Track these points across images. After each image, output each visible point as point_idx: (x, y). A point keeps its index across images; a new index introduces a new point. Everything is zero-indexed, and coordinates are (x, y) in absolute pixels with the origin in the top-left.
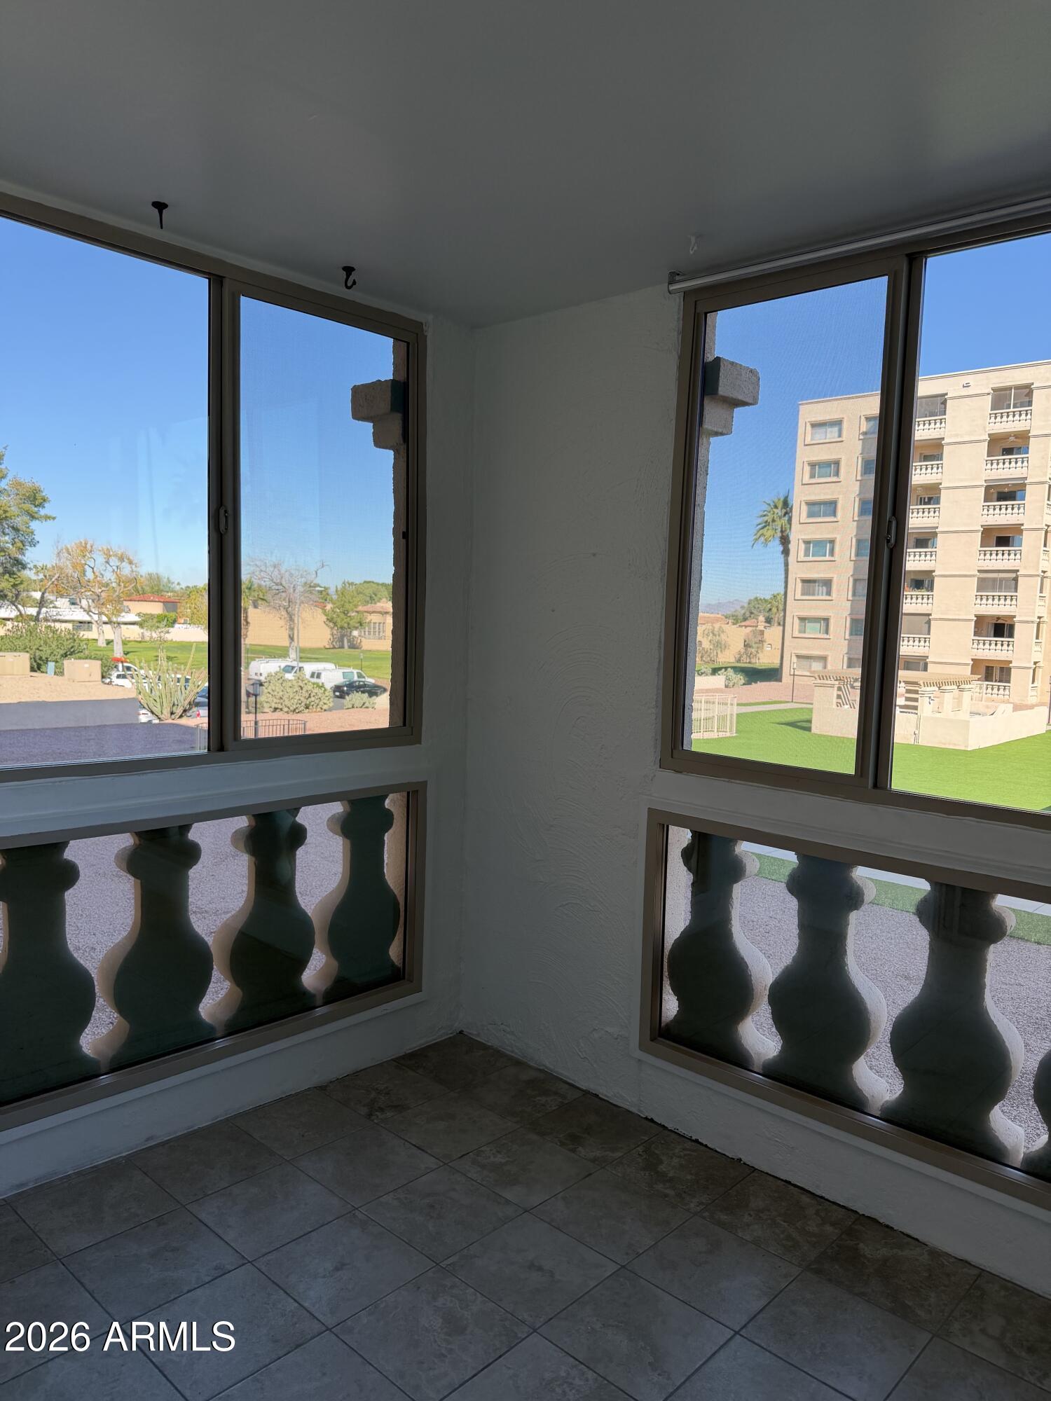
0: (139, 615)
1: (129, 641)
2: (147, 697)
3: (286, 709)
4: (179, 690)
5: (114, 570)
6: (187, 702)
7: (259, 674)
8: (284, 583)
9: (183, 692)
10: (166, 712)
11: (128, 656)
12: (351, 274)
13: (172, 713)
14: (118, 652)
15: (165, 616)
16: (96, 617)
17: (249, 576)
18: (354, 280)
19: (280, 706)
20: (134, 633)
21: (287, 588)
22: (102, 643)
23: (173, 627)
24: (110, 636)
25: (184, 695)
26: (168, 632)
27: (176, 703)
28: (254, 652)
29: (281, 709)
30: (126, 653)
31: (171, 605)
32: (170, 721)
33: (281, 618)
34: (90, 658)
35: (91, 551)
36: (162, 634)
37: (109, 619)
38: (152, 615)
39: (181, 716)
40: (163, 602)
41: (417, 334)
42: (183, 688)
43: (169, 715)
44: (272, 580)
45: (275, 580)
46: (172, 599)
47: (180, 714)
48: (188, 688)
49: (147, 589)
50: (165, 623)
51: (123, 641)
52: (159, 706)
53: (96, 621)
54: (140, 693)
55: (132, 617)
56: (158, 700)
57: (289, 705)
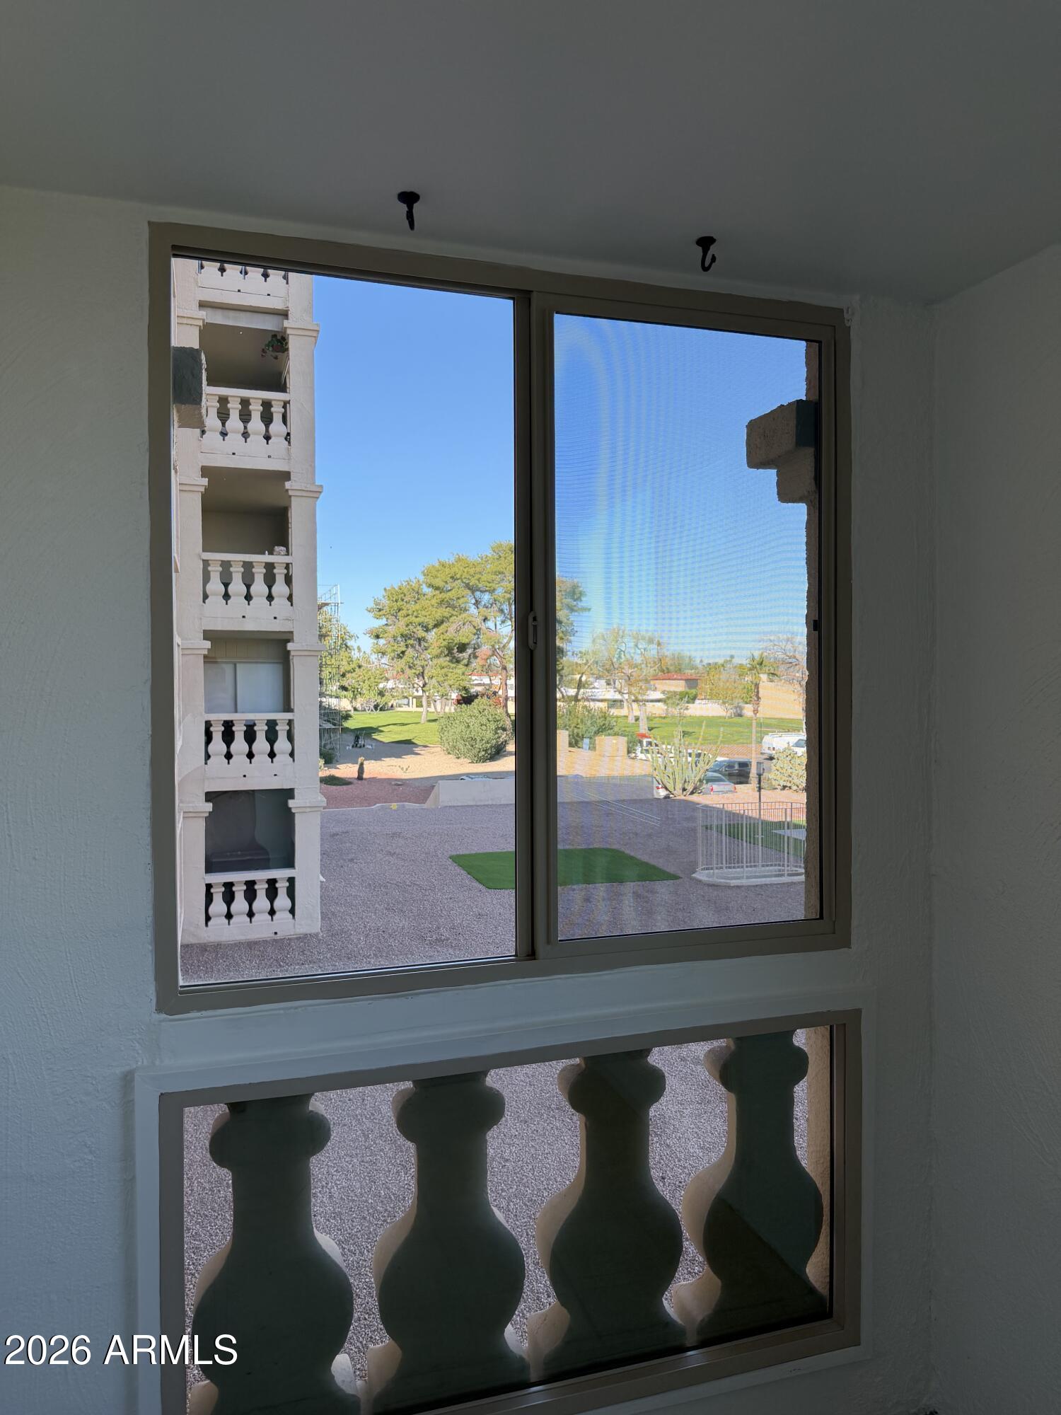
0: (663, 692)
1: (655, 718)
2: (662, 774)
3: (795, 788)
4: (690, 768)
5: (642, 653)
6: (697, 779)
7: (772, 749)
8: (797, 656)
9: (694, 769)
10: (679, 786)
11: (652, 731)
12: (709, 249)
13: (684, 790)
14: (643, 728)
15: (687, 693)
16: (626, 696)
17: (760, 652)
18: (713, 256)
19: (789, 785)
20: (659, 709)
21: (801, 660)
22: (631, 720)
23: (694, 703)
24: (637, 713)
25: (695, 772)
26: (687, 709)
27: (687, 780)
28: (768, 726)
29: (790, 788)
30: (650, 729)
31: (692, 682)
32: (682, 797)
33: (794, 691)
34: (618, 735)
35: (623, 636)
36: (682, 711)
37: (636, 698)
38: (675, 692)
39: (692, 793)
40: (686, 680)
41: (834, 326)
42: (694, 765)
43: (681, 791)
44: (785, 654)
45: (788, 654)
46: (694, 677)
47: (691, 790)
48: (699, 765)
49: (672, 668)
50: (686, 699)
51: (648, 718)
52: (671, 781)
53: (627, 700)
54: (655, 769)
55: (658, 695)
56: (671, 776)
57: (798, 784)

※ ※ ※

● Work task: Quote the items word for word, from their first line through the line containing "30: (126, 653)", with both ends included and the picture left out.

● Exercise result:
Track these points across images. After each image, output each visible point as point_idx: (x, y). A point keeps its index across images; a new index introduces a new point. Everything is zero-indexed, and coordinates are (x, y) in absolute pixels with the origin in the top-left.
0: (139, 615)
1: (129, 641)
2: (147, 697)
3: (286, 709)
4: (179, 690)
5: (114, 570)
6: (187, 702)
7: (259, 674)
8: (284, 583)
9: (183, 692)
10: (166, 712)
11: (128, 656)
12: (351, 274)
13: (172, 713)
14: (118, 652)
15: (165, 616)
16: (96, 617)
17: (249, 576)
18: (354, 280)
19: (280, 706)
20: (134, 633)
21: (287, 588)
22: (102, 643)
23: (173, 627)
24: (110, 636)
25: (184, 695)
26: (168, 632)
27: (176, 703)
28: (254, 652)
29: (281, 709)
30: (126, 653)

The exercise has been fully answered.